大相撲の土俵を回る、あの幕の正体は……
近年では外国人力士のめざましい活躍もあり、事あるごとに話題になる大相撲。
それぞれの取組の前に、身軽な恰好をした男性陣(呼出とよばれる人たちです)が掛布団のごとく大きな幕を掲げながら、列をなして土俵の上を周回する場面を見たことがある人も多いはず。
今回の記事では、そんな懸賞旗についてわかりやすくご紹介します。
色とりどりの幕たち
色とりどりの幕たちは、懸賞旗(けんしょうばた)と呼ばれるものです。
テレビで観ているとあまりはっきり目にすることができないかもしれませんが、さまざまな企業名が書かれた色鮮やかな幕の数々が土俵上を丸く埋める光景は、取組とはまたちがった面白さがあります。
大相撲の取組に懸賞金をかけた企業が社名などを入れた幕を作成し、その取組前に掲げてもらうことができるというもの。また、懸賞旗は懸賞幕(けんしょうまく)と呼ばれることもあります。
広告効果もある?
人気の力士や注目の取組には、多くの懸賞金がかけられることもあるため、懸賞旗の本数には上限が設けられています。ですが、懸賞旗を出すことで自社の宣伝広告を人々の目が集まる場で出すことができるのです。
また、懸賞金をかけると懸賞旗以外にも取組表に企業名が印刷されたり、取組前に場内アナウンスで社名が読み上げられたり。さまざま方法で、企業名が告知されます。
こうした宣伝効果はあるものの、一般的な広告とは異なるのでいろいろな制約もあります。
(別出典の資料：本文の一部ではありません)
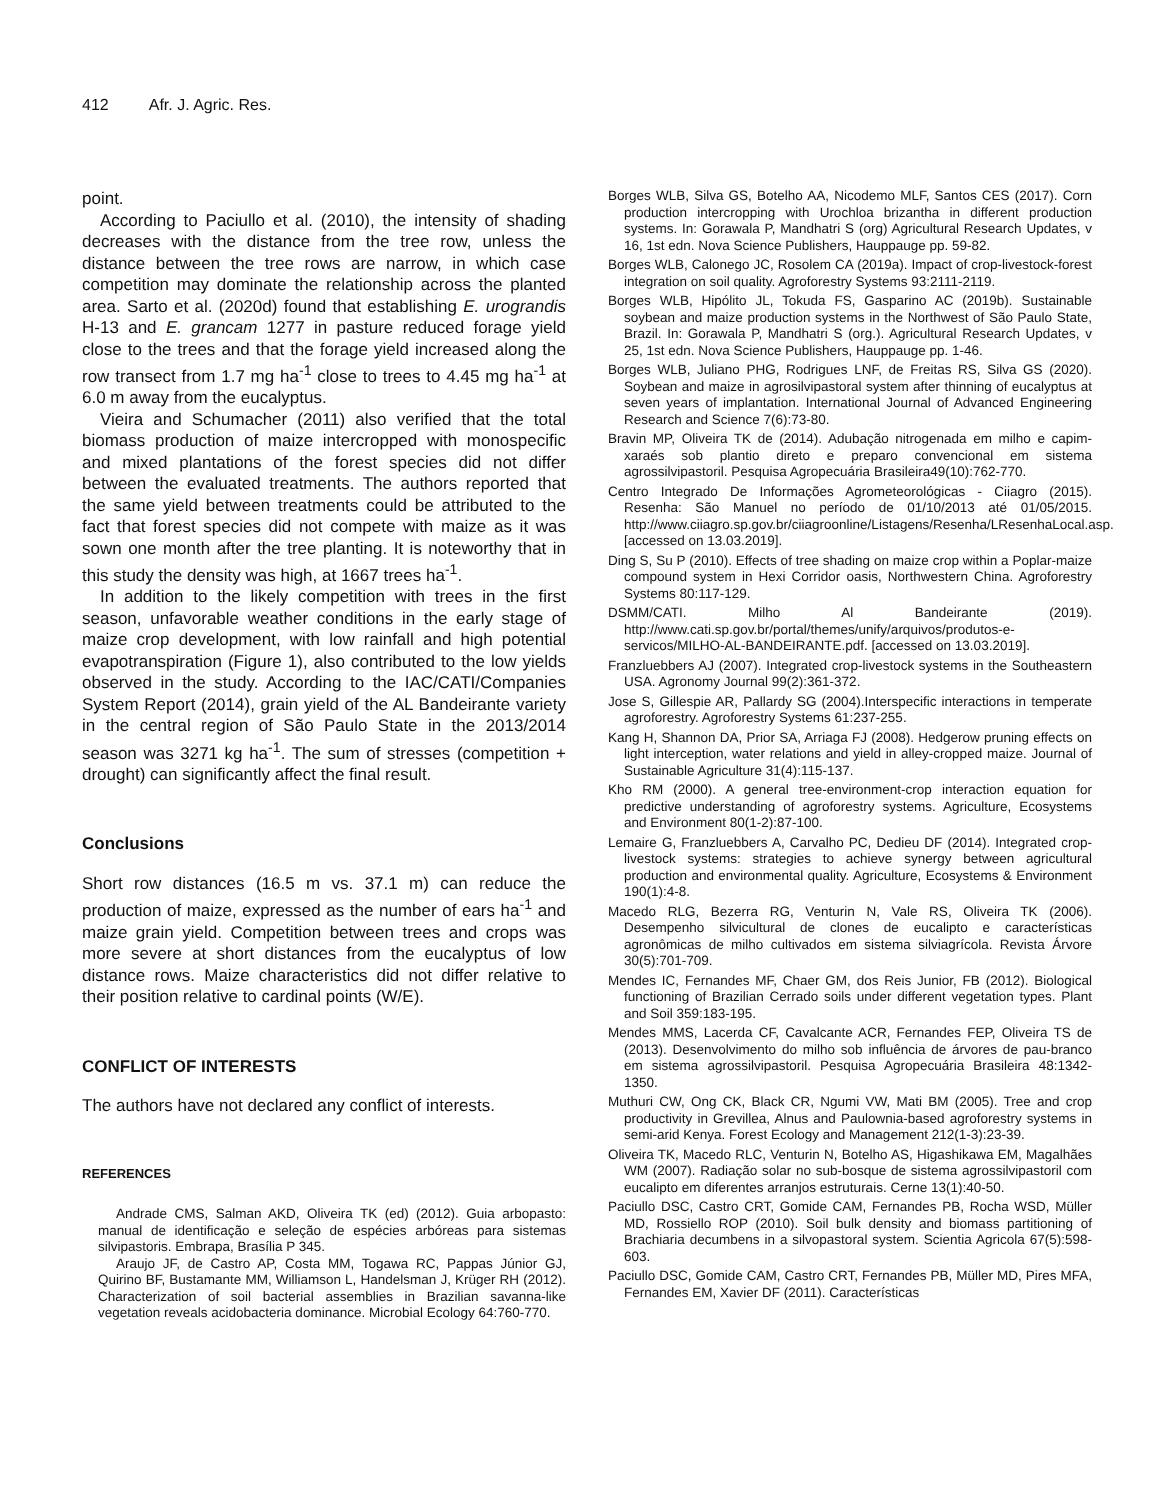412 Afr. J. Agric. Res.
point.
According to Paciullo et al. (2010), the intensity of shading decreases with the distance from the tree row, unless the distance between the tree rows are narrow, in which case competition may dominate the relationship across the planted area. Sarto et al. (2020d) found that establishing E. urograndis H-13 and E. grancam 1277 in pasture reduced forage yield close to the trees and that the forage yield increased along the row transect from 1.7 mg ha<sup>-1</sup> close to trees to 4.45 mg ha<sup>-1</sup> at 6.0 m away from the eucalyptus.
Vieira and Schumacher (2011) also verified that the total biomass production of maize intercropped with monospecific and mixed plantations of the forest species did not differ between the evaluated treatments. The authors reported that the same yield between treatments could be attributed to the fact that forest species did not compete with maize as it was sown one month after the tree planting. It is noteworthy that in this study the density was high, at 1667 trees ha<sup>-1</sup>.
In addition to the likely competition with trees in the first season, unfavorable weather conditions in the early stage of maize crop development, with low rainfall and high potential evapotranspiration (Figure 1), also contributed to the low yields observed in the study. According to the IAC/CATI/Companies System Report (2014), grain yield of the AL Bandeirante variety in the central region of São Paulo State in the 2013/2014 season was 3271 kg ha<sup>-1</sup>. The sum of stresses (competition + drought) can significantly affect the final result.
Conclusions
Short row distances (16.5 m vs. 37.1 m) can reduce the production of maize, expressed as the number of ears ha<sup>-1</sup> and maize grain yield. Competition between trees and crops was more severe at short distances from the eucalyptus of low distance rows. Maize characteristics did not differ relative to their position relative to cardinal points (W/E).
CONFLICT OF INTERESTS
The authors have not declared any conflict of interests.
REFERENCES
Andrade CMS, Salman AKD, Oliveira TK (ed) (2012). Guia arbopasto: manual de identificação e seleção de espécies arbóreas para sistemas silvipastoris. Embrapa, Brasília P 345.
Araujo JF, de Castro AP, Costa MM, Togawa RC, Pappas Júnior GJ, Quirino BF, Bustamante MM, Williamson L, Handelsman J, Krüger RH (2012). Characterization of soil bacterial assemblies in Brazilian savanna-like vegetation reveals acidobacteria dominance. Microbial Ecology 64:760-770.
Borges WLB, Silva GS, Botelho AA, Nicodemo MLF, Santos CES (2017). Corn production intercropping with Urochloa brizantha in different production systems. In: Gorawala P, Mandhatri S (org) Agricultural Research Updates, v 16, 1st edn. Nova Science Publishers, Hauppauge pp. 59-82.
Borges WLB, Calonego JC, Rosolem CA (2019a). Impact of crop-livestock-forest integration on soil quality. Agroforestry Systems 93:2111-2119.
Borges WLB, Hipólito JL, Tokuda FS, Gasparino AC (2019b). Sustainable soybean and maize production systems in the Northwest of São Paulo State, Brazil. In: Gorawala P, Mandhatri S (org.). Agricultural Research Updates, v 25, 1st edn. Nova Science Publishers, Hauppauge pp. 1-46.
Borges WLB, Juliano PHG, Rodrigues LNF, de Freitas RS, Silva GS (2020). Soybean and maize in agrosilvipastoral system after thinning of eucalyptus at seven years of implantation. International Journal of Advanced Engineering Research and Science 7(6):73-80.
Bravin MP, Oliveira TK de (2014). Adubação nitrogenada em milho e capim-xaraés sob plantio direto e preparo convencional em sistema agrossilvipastoril. Pesquisa Agropecuária Brasileira49(10):762-770.
Centro Integrado De Informações Agrometeorológicas - Ciiagro (2015). Resenha: São Manuel no período de 01/10/2013 até 01/05/2015. http://www.ciiagro.sp.gov.br/ciiagroonline/Listagens/Resenha/LResenhaLocal.asp. [accessed on 13.03.2019].
Ding S, Su P (2010). Effects of tree shading on maize crop within a Poplar-maize compound system in Hexi Corridor oasis, Northwestern China. Agroforestry Systems 80:117-129.
DSMM/CATI. Milho Al Bandeirante (2019). http://www.cati.sp.gov.br/portal/themes/unify/arquivos/produtos-e-servicos/MILHO-AL-BANDEIRANTE.pdf. [accessed on 13.03.2019].
Franzluebbers AJ (2007). Integrated crop‐livestock systems in the Southeastern USA. Agronomy Journal 99(2):361-372.
Jose S, Gillespie AR, Pallardy SG (2004).Interspecific interactions in temperate agroforestry. Agroforestry Systems 61:237-255.
Kang H, Shannon DA, Prior SA, Arriaga FJ (2008). Hedgerow pruning effects on light interception, water relations and yield in alley-cropped maize. Journal of Sustainable Agriculture 31(4):115-137.
Kho RM (2000). A general tree-environment-crop interaction equation for predictive understanding of agroforestry systems. Agriculture, Ecosystems and Environment 80(1-2):87-100.
Lemaire G, Franzluebbers A, Carvalho PC, Dedieu DF (2014). Integrated crop-livestock systems: strategies to achieve synergy between agricultural production and environmental quality. Agriculture, Ecosystems & Environment 190(1):4-8.
Macedo RLG, Bezerra RG, Venturin N, Vale RS, Oliveira TK (2006). Desempenho silvicultural de clones de eucalipto e características agronômicas de milho cultivados em sistema silviagrícola. Revista Árvore 30(5):701-709.
Mendes IC, Fernandes MF, Chaer GM, dos Reis Junior, FB (2012). Biological functioning of Brazilian Cerrado soils under different vegetation types. Plant and Soil 359:183-195.
Mendes MMS, Lacerda CF, Cavalcante ACR, Fernandes FEP, Oliveira TS de (2013). Desenvolvimento do milho sob influência de árvores de pau‐branco em sistema agrossilvipastoril. Pesquisa Agropecuária Brasileira 48:1342-1350.
Muthuri CW, Ong CK, Black CR, Ngumi VW, Mati BM (2005). Tree and crop productivity in Grevillea, Alnus and Paulownia-based agroforestry systems in semi-arid Kenya. Forest Ecology and Management 212(1-3):23-39.
Oliveira TK, Macedo RLC, Venturin N, Botelho AS, Higashikawa EM, Magalhães WM (2007). Radiação solar no sub-bosque de sistema agrossilvipastoril com eucalipto em diferentes arranjos estruturais. Cerne 13(1):40-50.
Paciullo DSC, Castro CRT, Gomide CAM, Fernandes PB, Rocha WSD, Müller MD, Rossiello ROP (2010). Soil bulk density and biomass partitioning of Brachiaria decumbens in a silvopastoral system. Scientia Agricola 67(5):598-603.
Paciullo DSC, Gomide CAM, Castro CRT, Fernandes PB, Müller MD, Pires MFA, Fernandes EM, Xavier DF (2011). Características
詳しくは、日本相撲協会のホームぺージをご覧ください。
気になる懸賞金!
懸賞金はその取組の勝者に渡されますが、その行方も気になるところ。
これまで、企業が懸賞金をかけるには、税込62,000円で懸賞旗1本分、これを少なくとも1日1本1場所(15日間)続けるのが条件です。つまり62,000円×15日で合計930,000円からのスタートとなります。1取組には最大5本までかけることができます。
この62,000円のうち勝ち力士の獲得金額は手数料を除いた56,700円。注目度の違いで懸賞をかける企業も増減し、取組後に渡される祝儀袋のボリュームから注目度の高さをうかがうこともできます。
※現在、懸賞は1本7万円に改定されました(令和元年)。力士が受け取る金額は3万円で変わりませんが、手数料など事務経費が1万円、預かる金が3万円に増えました。
祝儀袋を受け取るときの動作はなに?
ちなみに、勝ち力士が行司の差し出す軍配にのせられた祝儀袋を受け取る際に行う手刀(てがたな)は、なんと相撲協会の規定に明文化された決まりごとだそう。
はじめは規則として定められてはいなかった作法ですが、1966年に正式に定められたそうです。
左、右、中央の順に手刀を切ると決められ、これは左が神産巣日神(かみむすびのかみ)、右が高御産巣日神(たかみむすびのかみ)、中が天御中主神(あまのなかぬしのかみ)という、『古事記』のはじめに登場する五穀の守り三神に感謝する礼儀とされています。
しかし、それまでは「心」の字を書く、さらに「心」を示す「りっしんべん」を書くなど、スタイルはさまざまであったとか。また、「右手で手刀を切らなければいけない」という決まりも現在はないそうです。相撲観戦に行く機会があった際は、取組はもちろん、懸賞旗や手刀の様子まで見てみるのも面白いかもしれません。